31Im Beschwerdeverfahren müssen sich die Beteiligten durch Prozessbevollmächtigte vertreten lassen; dies gilt auch für die Einlegung der Beschwerde und für die Begründung. Als Prozessbevollmächtigte sind Rechtsanwälte oder Rechtslehrer an einer staatlichen oder staatlich anerkannten Hochschule eines Mitgliedstaates der Europäischen Union, eines anderen Vertragsstaates des Abkommens über den Europäischen Wirtschaftsraum oder der Schweiz, die die Befähigung zum Richteramt besitzen, für Behörden und juristische Personen des öffentlichen Rechts auch eigene Beschäftigte oder Beschäftigte anderer Behörden oder juristischer Personen des öffentlichen Rechts mit Befähigung zum Richteramt zugelassen.
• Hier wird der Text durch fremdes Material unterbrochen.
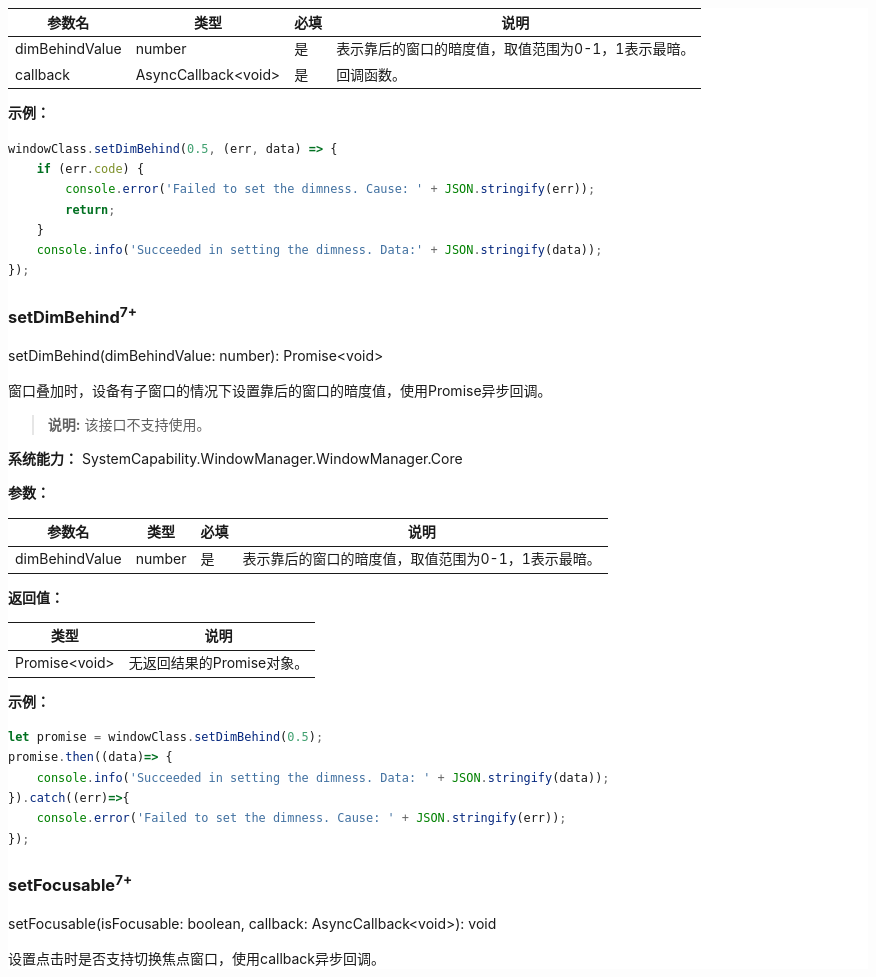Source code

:| 参数名         | 类型                      | 必填 | 说明                                               |
| -------------- | ------------------------- | ---- | -------------------------------------------------- |
| dimBehindValue | number                    | 是   | 表示靠后的窗口的暗度值，取值范围为0-1，1表示最暗。 |
| callback       | AsyncCallback&lt;void&gt; | 是   | 回调函数。                                         |

**示例：**

```js
windowClass.setDimBehind(0.5, (err, data) => {
    if (err.code) {
        console.error('Failed to set the dimness. Cause: ' + JSON.stringify(err));
        return;
    }
    console.info('Succeeded in setting the dimness. Data:' + JSON.stringify(data));
});
```

### setDimBehind<sup>7+</sup>

setDimBehind(dimBehindValue: number): Promise&lt;void&gt;

窗口叠加时，设备有子窗口的情况下设置靠后的窗口的暗度值，使用Promise异步回调。

> **说明:** 该接口不支持使用。


**系统能力：** SystemCapability.WindowManager.WindowManager.Core

**参数：**

| 参数名         | 类型   | 必填 | 说明                                               |
| -------------- | ------ | ---- | -------------------------------------------------- |
| dimBehindValue | number | 是   | 表示靠后的窗口的暗度值，取值范围为0-1，1表示最暗。 |

**返回值：**

| 类型                | 说明                      |
| ------------------- | ------------------------- |
| Promise&lt;void&gt; | 无返回结果的Promise对象。 |

**示例：**

```js
let promise = windowClass.setDimBehind(0.5);
promise.then((data)=> {
    console.info('Succeeded in setting the dimness. Data: ' + JSON.stringify(data));
}).catch((err)=>{
    console.error('Failed to set the dimness. Cause: ' + JSON.stringify(err));
});
```

### setFocusable<sup>7+</sup>

setFocusable(isFocusable: boolean, callback: AsyncCallback&lt;void&gt;): void

设置点击时是否支持切换焦点窗口，使用callback异步回调。
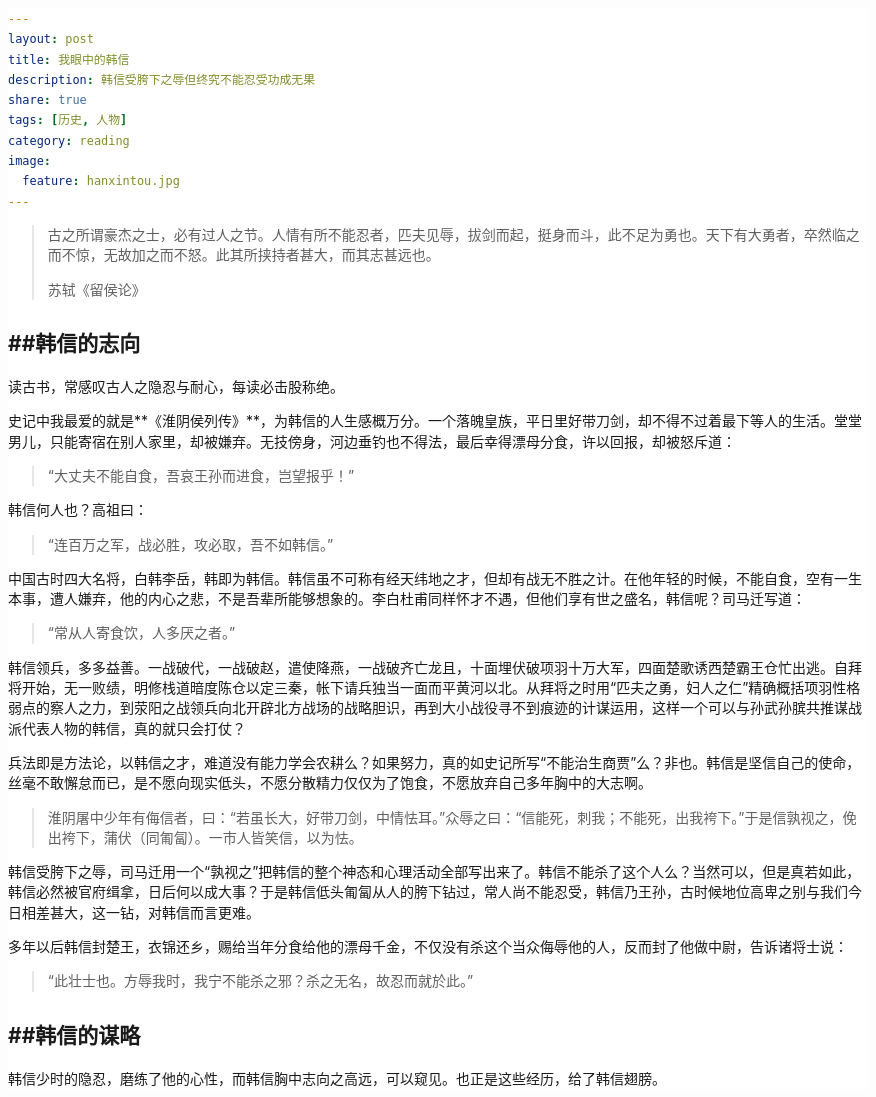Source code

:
 ```yaml
---
layout: post
title: 我眼中的韩信
description: 韩信受胯下之辱但终究不能忍受功成无果
share: true
tags: [历史, 人物]
category: reading
image:
  feature: hanxintou.jpg
---
```




>古之所谓豪杰之士，必有过人之节。人情有所不能忍者，匹夫见辱，拔剑而起，挺身而斗，此不足为勇也。天下有大勇者，卒然临之而不惊，无故加之而不怒。此其所挟持者甚大，而其志甚远也。 
>
>苏轼《留侯论》

##韩信的志向
---

读古书，常感叹古人之隐忍与耐心，每读必击股称绝。

史记中我最爱的就是**《淮阴侯列传》**，为韩信的人生感概万分。一个落魄皇族，平日里好带刀剑，却不得不过着最下等人的生活。堂堂男儿，只能寄宿在别人家里，却被嫌弃。无技傍身，河边垂钓也不得法，最后幸得漂母分食，许以回报，却被怒斥道：

>“大丈夫不能自食，吾哀王孙而进食，岂望报乎！”

韩信何人也？高祖曰：

>“连百万之军，战必胜，攻必取，吾不如韩信。”

中国古时四大名将，白韩李岳，韩即为韩信。韩信虽不可称有经天纬地之才，但却有战无不胜之计。在他年轻的时候，不能自食，空有一生本事，遭人嫌弃，他的内心之悲，不是吾辈所能够想象的。李白杜甫同样怀才不遇，但他们享有世之盛名，韩信呢？司马迁写道：

>“常从人寄食饮，人多厌之者。”

韩信领兵，多多益善。一战破代，一战破赵，遣使降燕，一战破齐亡龙且，十面埋伏破项羽十万大军，四面楚歌诱西楚霸王仓忙出逃。自拜将开始，无一败绩，明修栈道暗度陈仓以定三秦，帐下请兵独当一面而平黄河以北。从拜将之时用“匹夫之勇，妇人之仁”精确概括项羽性格弱点的察人之力，到荥阳之战领兵向北开辟北方战场的战略胆识，再到大小战役寻不到痕迹的计谋运用，这样一个可以与孙武孙膑共推谋战派代表人物的韩信，真的就只会打仗？

兵法即是方法论，以韩信之才，难道没有能力学会农耕么？如果努力，真的如史记所写“不能治生商贾”么？非也。韩信是坚信自己的使命，丝毫不敢懈怠而已，是不愿向现实低头，不愿分散精力仅仅为了饱食，不愿放弃自己多年胸中的大志啊。

>淮阴屠中少年有侮信者，曰：“若虽长大，好带刀剑，中情怯耳。”众辱之曰：“信能死，刺我；不能死，出我袴下。”于是信孰视之，俛出袴下，蒲伏（同匍匐）。一市人皆笑信，以为怯。

韩信受胯下之辱，司马迁用一个“孰视之”把韩信的整个神态和心理活动全部写出来了。韩信不能杀了这个人么？当然可以，但是真若如此，韩信必然被官府缉拿，日后何以成大事？于是韩信低头匍匐从人的胯下钻过，常人尚不能忍受，韩信乃王孙，古时候地位高卑之别与我们今日相差甚大，这一钻，对韩信而言更难。

多年以后韩信封楚王，衣锦还乡，赐给当年分食给他的漂母千金，不仅没有杀这个当众侮辱他的人，反而封了他做中尉，告诉诸将士说：
	
>“此壮士也。方辱我时，我宁不能杀之邪？杀之无名，故忍而就於此。”


##韩信的谋略
---

韩信少时的隐忍，磨练了他的心性，而韩信胸中志向之高远，可以窥见。也正是这些经历，给了韩信翅膀。
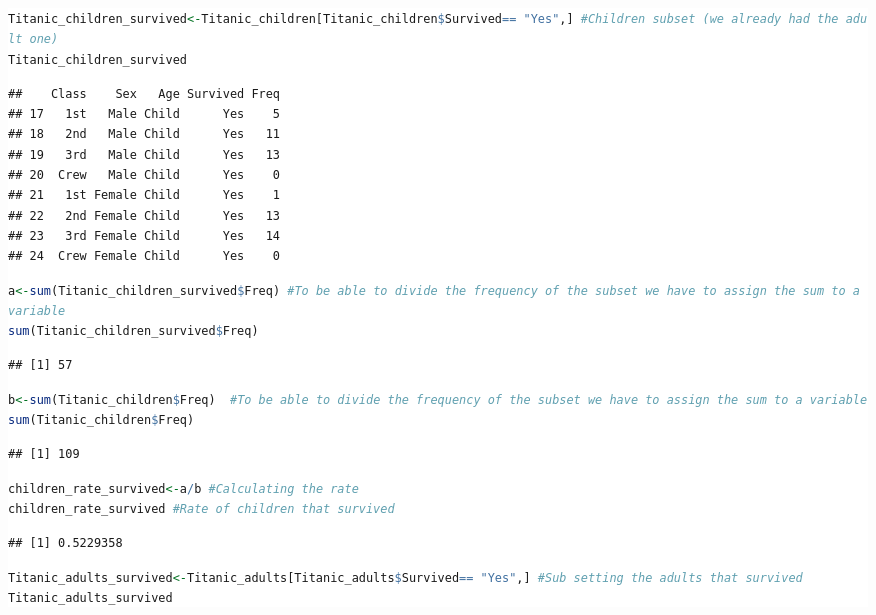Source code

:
 ``` r
Titanic_children_survived<-Titanic_children[Titanic_children$Survived== "Yes",] #Children subset (we already had the adult one)
Titanic_children_survived
```

    ##    Class    Sex   Age Survived Freq
    ## 17   1st   Male Child      Yes    5
    ## 18   2nd   Male Child      Yes   11
    ## 19   3rd   Male Child      Yes   13
    ## 20  Crew   Male Child      Yes    0
    ## 21   1st Female Child      Yes    1
    ## 22   2nd Female Child      Yes   13
    ## 23   3rd Female Child      Yes   14
    ## 24  Crew Female Child      Yes    0

``` r
a<-sum(Titanic_children_survived$Freq) #To be able to divide the frequency of the subset we have to assign the sum to a variable
sum(Titanic_children_survived$Freq)
```

    ## [1] 57

``` r
b<-sum(Titanic_children$Freq)  #To be able to divide the frequency of the subset we have to assign the sum to a variable
sum(Titanic_children$Freq)
```

    ## [1] 109

``` r
children_rate_survived<-a/b #Calculating the rate
children_rate_survived #Rate of children that survived
```

    ## [1] 0.5229358

``` r
Titanic_adults_survived<-Titanic_adults[Titanic_adults$Survived== "Yes",] #Sub setting the adults that survived
Titanic_adults_survived
```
Darüber hinaus sind die in § 67 Abs. 4 der Verwaltungsgerichtsordnung im Übrigen bezeichneten ihnen kraft Gesetzes gleichgestellten Personen zugelassen.
32Gegen Ziffer 2 dieses Beschlusses kann innerhalb von sechs Monaten, nachdem die Entscheidung in der Hauptsache Rechtskraft erlangt oder das Verfahren sich anderweitig erledigt hat, Beschwerde eingelegt werden. Ist der Streitwert später als einen Monat vor Ablauf dieser Frist festgesetzt worden, so kann sie noch innerhalb eines Monats nach Zustellung oder formloser Mitteilung des Festsetzungsbeschlusses eingelegt werden.
33Die Beschwerde ist schriftlich oder zu Protokoll des Urkundsbeamten der Geschäftsstelle bei dem Verwaltungsgericht Köln, Appellhofplatz, 50667 Köln, einzulegen.
34Die Beschwerde ist nur zulässig, wenn der Wert des Beschwerdegegenstandes 200 Euro übersteigt.
35Die Beschwerdeschrift sollte zweifach eingereicht werden. Im Fall der Einreichung eines elektronischen Dokuments bedarf es keiner Abschriften.